Earlier this month, the Canadian Radio-television and
Telecommunications Commission ("CRTC") released three
decisions imposing administrative monetary penalties
In one case, the CRTC imposed an AMP of Cdn. $18,000
on a company for (a) sending telemarketing fax to consumers whose
fax numbers should have been on the company's internal do not
call list and (b) telemarketing without being registered with the
National Do Not Call List operator. The CRTC rejected the
company's due diligence defence. The company argued that its
errors were not systemic. However, the CRTC stated that the company
did not submit evidence of steps it had taken or business practices
it had adopted that would demonstrate due diligence in preventing
calls to consumers whose numbers were or should have been on its
internal do not call list.
In another case, the CRTC imposed an AMP of $8,000 for
making telemarketing calls to consumers registered on the National
Do-Not-Call List and for making telemarketing calls without having
paid all applicable fees to the National Do-Not-Call List operator.
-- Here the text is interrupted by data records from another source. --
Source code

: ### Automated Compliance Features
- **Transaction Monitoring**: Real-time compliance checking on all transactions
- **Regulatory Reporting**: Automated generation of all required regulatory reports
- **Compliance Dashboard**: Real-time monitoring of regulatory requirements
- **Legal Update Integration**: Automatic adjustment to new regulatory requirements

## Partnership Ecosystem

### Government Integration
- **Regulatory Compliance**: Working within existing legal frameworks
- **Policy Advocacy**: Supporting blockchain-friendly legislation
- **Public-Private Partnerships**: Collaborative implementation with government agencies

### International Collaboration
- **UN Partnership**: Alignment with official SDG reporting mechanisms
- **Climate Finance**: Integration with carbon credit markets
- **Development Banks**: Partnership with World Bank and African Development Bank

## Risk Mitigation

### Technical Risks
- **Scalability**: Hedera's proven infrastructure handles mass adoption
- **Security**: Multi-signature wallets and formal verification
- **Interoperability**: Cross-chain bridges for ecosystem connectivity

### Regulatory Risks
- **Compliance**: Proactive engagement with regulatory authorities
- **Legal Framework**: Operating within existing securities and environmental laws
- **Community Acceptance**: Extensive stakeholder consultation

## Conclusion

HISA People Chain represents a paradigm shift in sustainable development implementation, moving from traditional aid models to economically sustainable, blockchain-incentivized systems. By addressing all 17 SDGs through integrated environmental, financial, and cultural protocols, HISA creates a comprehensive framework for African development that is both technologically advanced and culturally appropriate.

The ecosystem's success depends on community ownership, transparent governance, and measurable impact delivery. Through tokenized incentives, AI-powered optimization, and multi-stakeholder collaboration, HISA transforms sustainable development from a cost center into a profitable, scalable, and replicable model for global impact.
In rejecting the company's due diligence defence, the CRTC
noted that the company provided no evidence that it had developed a
process to prevent unwanted calls.
In the final case, the CRTC affirmed a prior decision
imposing an AMP of $6,000 for making telecommunications calls to
consumers whose numbers were registered on the National Do-Not-Call
List and for failing to register with and pay all fees to the
National Do-Not-Call List operator.
These cases illustrate the importance of having a documented
process for handling Do-Not-Call requests. Companies that do not
use professional telemarketers may especially wish to review the CRTC Unsolicited Communications Rules. The
Rules state that company wishing to establish a due diligence
defence should be able to demonstrate that:
the company has established and implemented adequate written
policies and procedures to comply with the Unsolicited
Telecommunications Rules and to honour consumers' requests that
they not be contacted for telemarketing;
staff are provided with adequate on-going training;
the company is using a National Do-Not-Call List that is not
more than 31 days old;
the company is using an Internal Do-Not-Call List that is no
more than 31 days old;
the company has implemented a documented process to prevent
telemarketing to a number that has been on the National or Internal
Do-Not-Call List for more than 31 days;
the company monitors and enforces compliance with the
Unsolicited Telecommunications Rules and the company's written
policies and procedures; and
in the case of a company that retains a third-party
telemarketer, the company has entered into an agreement between
itself and the telemarketer requiring the telemarketer to comply
with the Unsolicited Telecommunications Rules.